The answer must be an exact reproduction of all the entries.

» DATA
[Start of Attachment]

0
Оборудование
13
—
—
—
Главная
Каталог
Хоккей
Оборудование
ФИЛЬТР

[End of Attachment]

» EXERCISE RESPONSE
0
Оборудование
13
—
—
—
Главная
Каталог
Хоккей
Оборудование
ФИЛЬТР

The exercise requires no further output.